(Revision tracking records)
——————

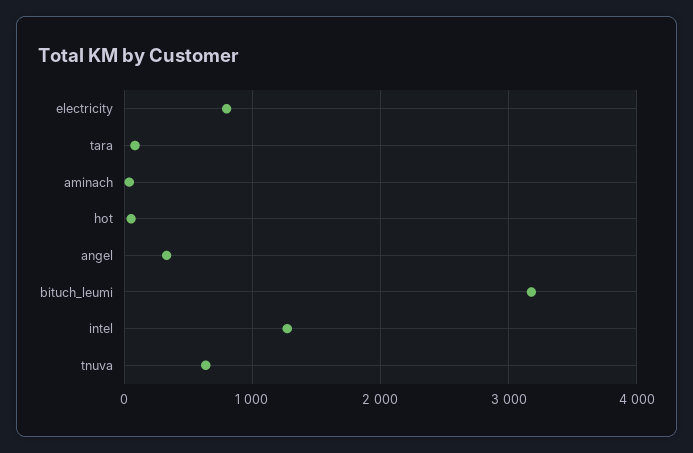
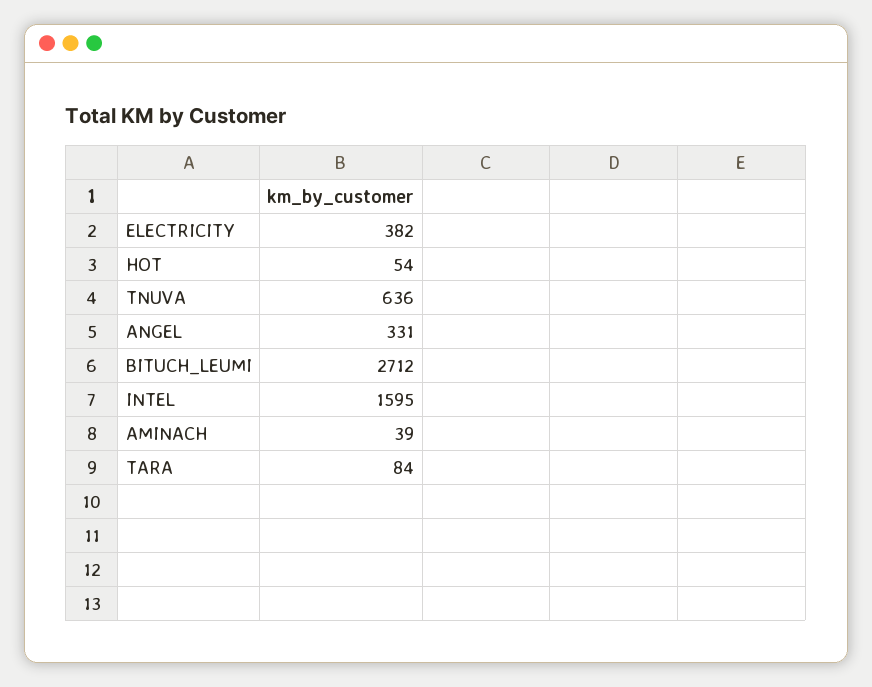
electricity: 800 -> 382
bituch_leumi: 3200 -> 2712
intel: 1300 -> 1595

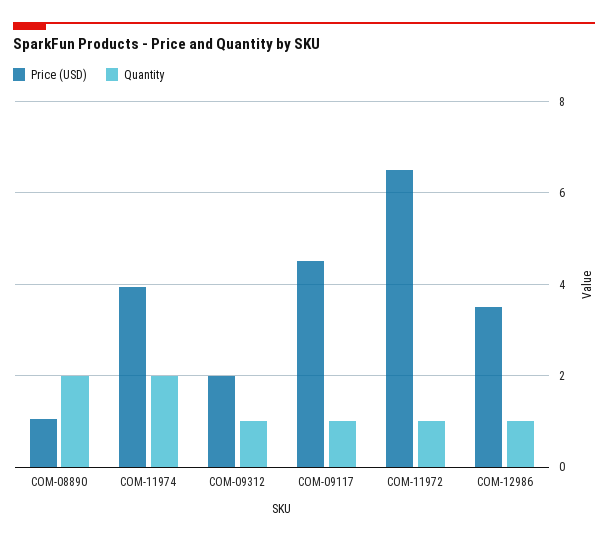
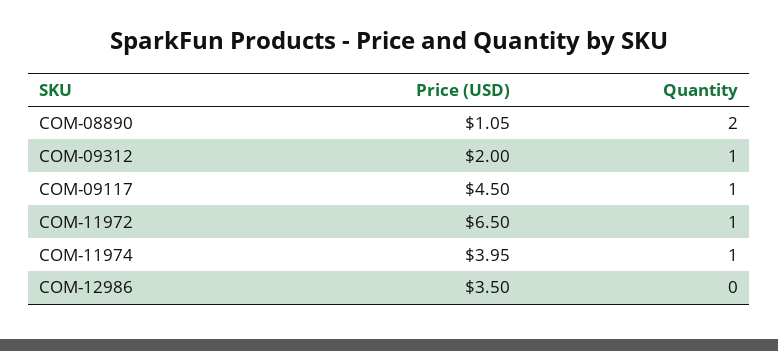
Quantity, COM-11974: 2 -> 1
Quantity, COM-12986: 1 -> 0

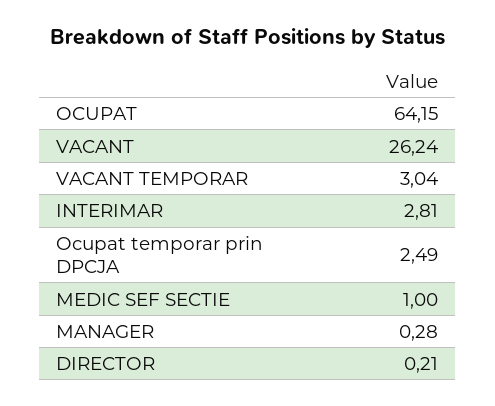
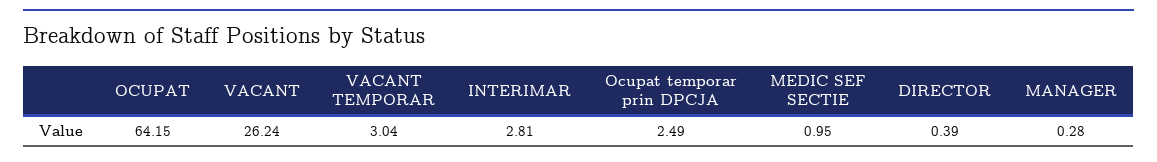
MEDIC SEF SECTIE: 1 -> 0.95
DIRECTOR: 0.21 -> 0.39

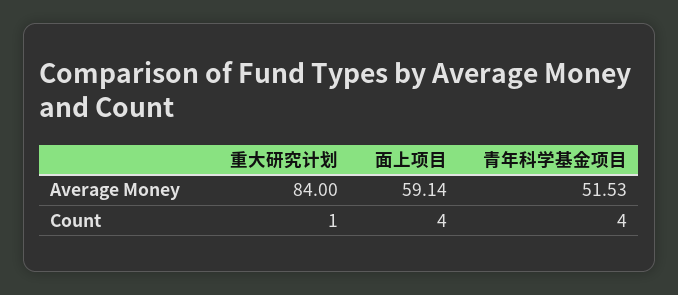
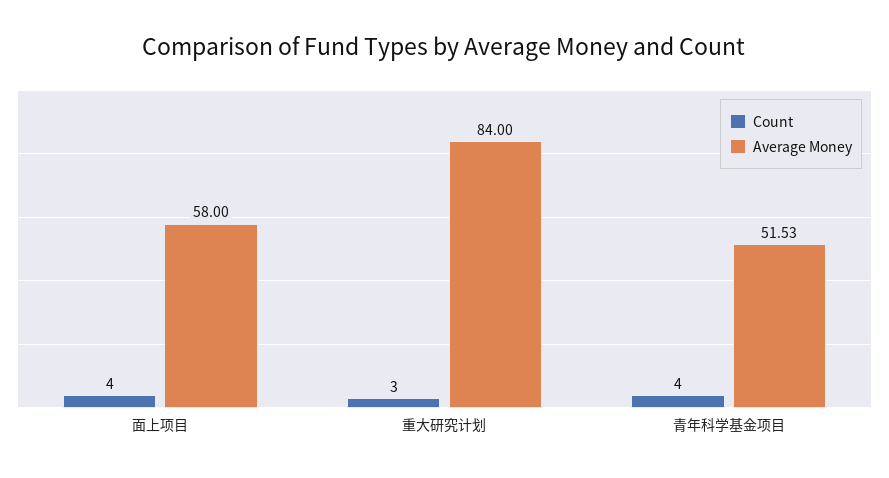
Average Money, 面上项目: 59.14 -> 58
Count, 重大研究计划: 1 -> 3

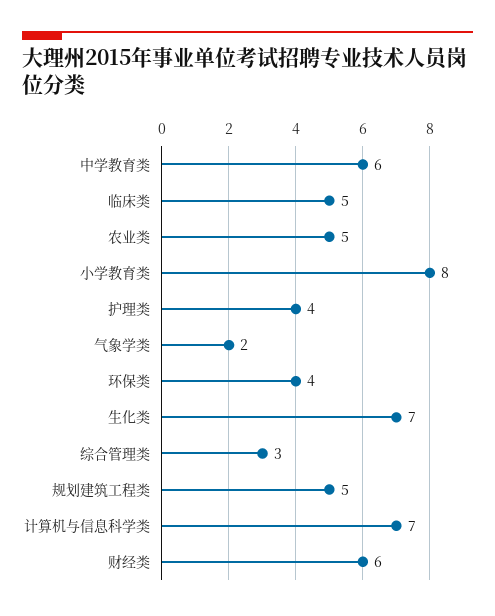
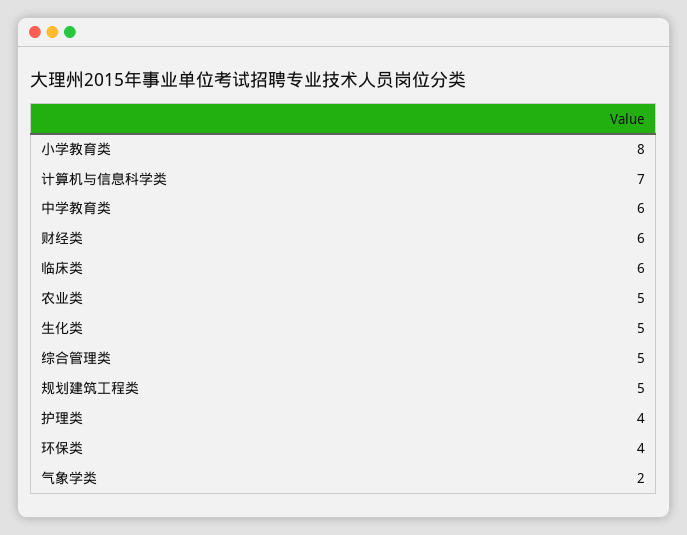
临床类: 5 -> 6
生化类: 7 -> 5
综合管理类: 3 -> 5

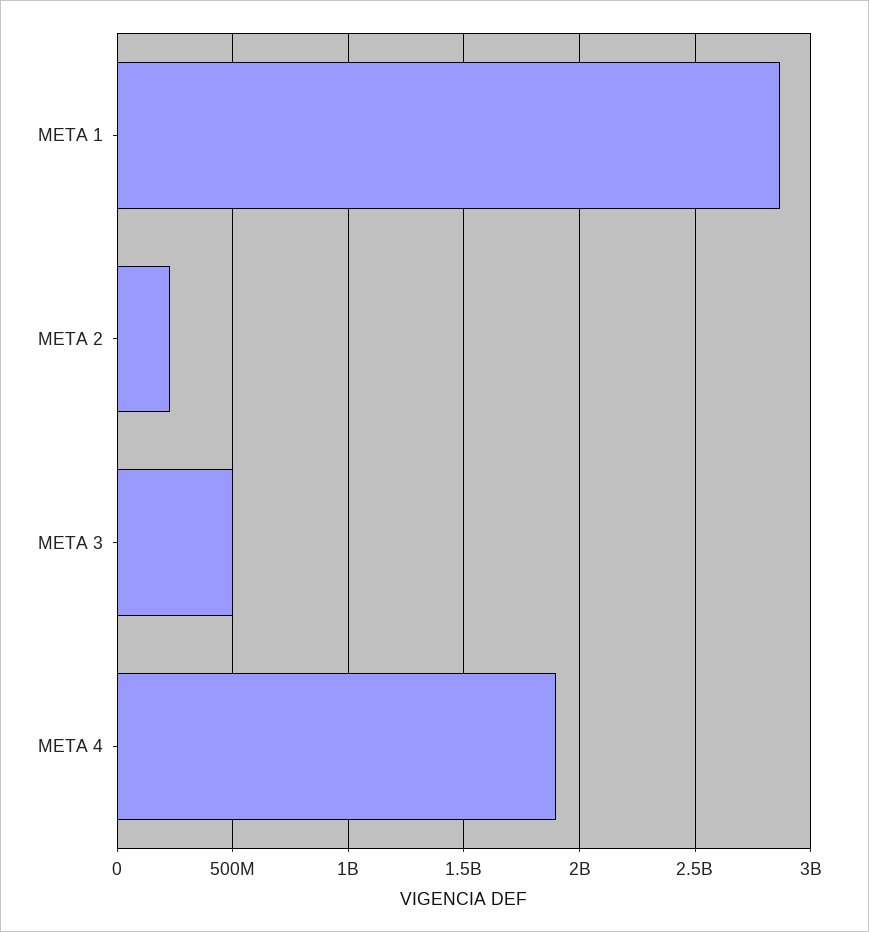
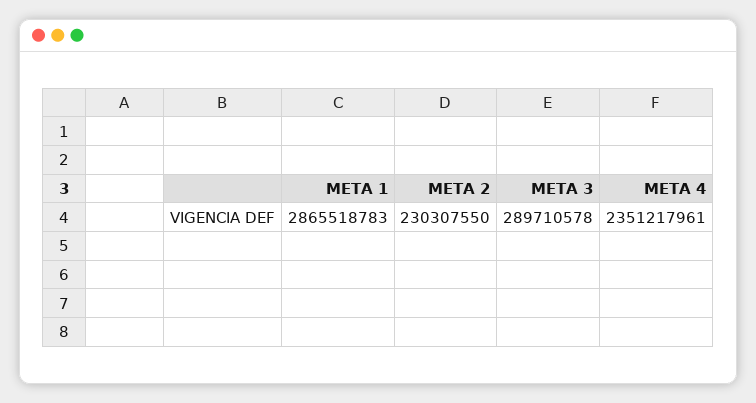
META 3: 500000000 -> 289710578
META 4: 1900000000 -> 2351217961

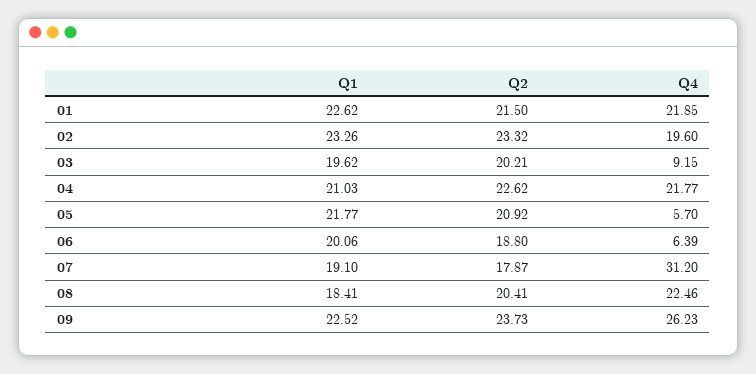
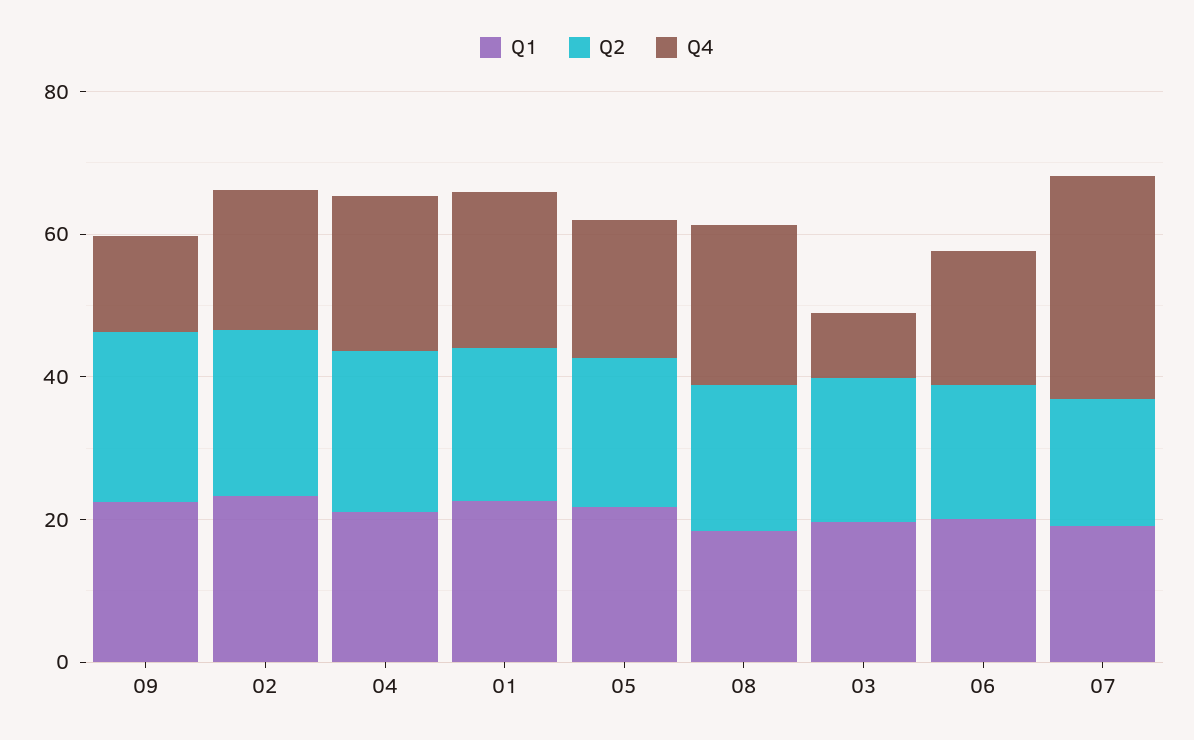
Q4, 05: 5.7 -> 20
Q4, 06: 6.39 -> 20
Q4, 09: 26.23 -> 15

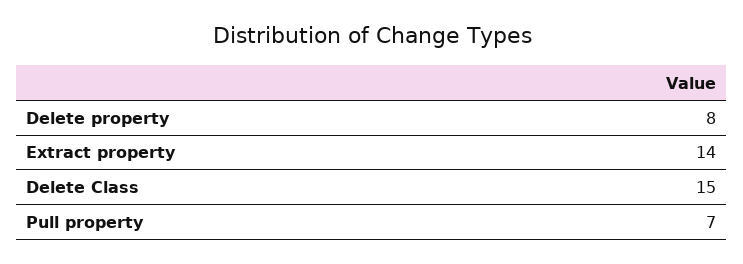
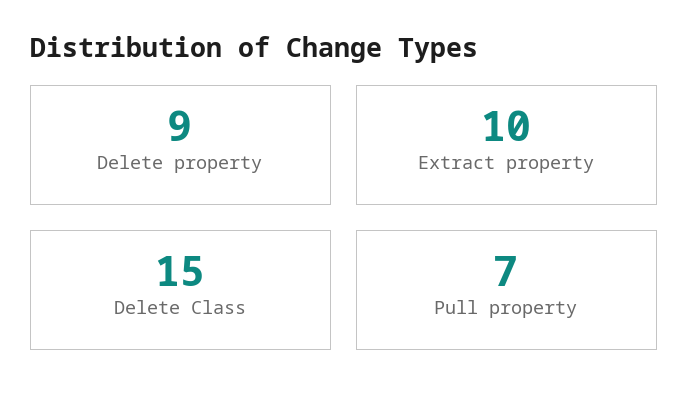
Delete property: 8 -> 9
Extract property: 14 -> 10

——————

PROBLEM REQUIREMENTS » This task asks for the data above repeated exactly, without a single picture.

FINISHED EXERCISE »
electricity: 800 -> 382
bituch_leumi: 3200 -> 2712
intel: 1300 -> 1595

Quantity, COM-11974: 2 -> 1
Quantity, COM-12986: 1 -> 0

MEDIC SEF SECTIE: 1 -> 0.95
DIRECTOR: 0.21 -> 0.39

Average Money, 面上项目: 59.14 -> 58
Count, 重大研究计划: 1 -> 3

临床类: 5 -> 6
生化类: 7 -> 5
综合管理类: 3 -> 5

META 3: 500000000 -> 289710578
META 4: 1900000000 -> 2351217961

Q4, 05: 5.7 -> 20
Q4, 06: 6.39 -> 20
Q4, 09: 26.23 -> 15

Delete property: 8 -> 9
Extract property: 14 -> 10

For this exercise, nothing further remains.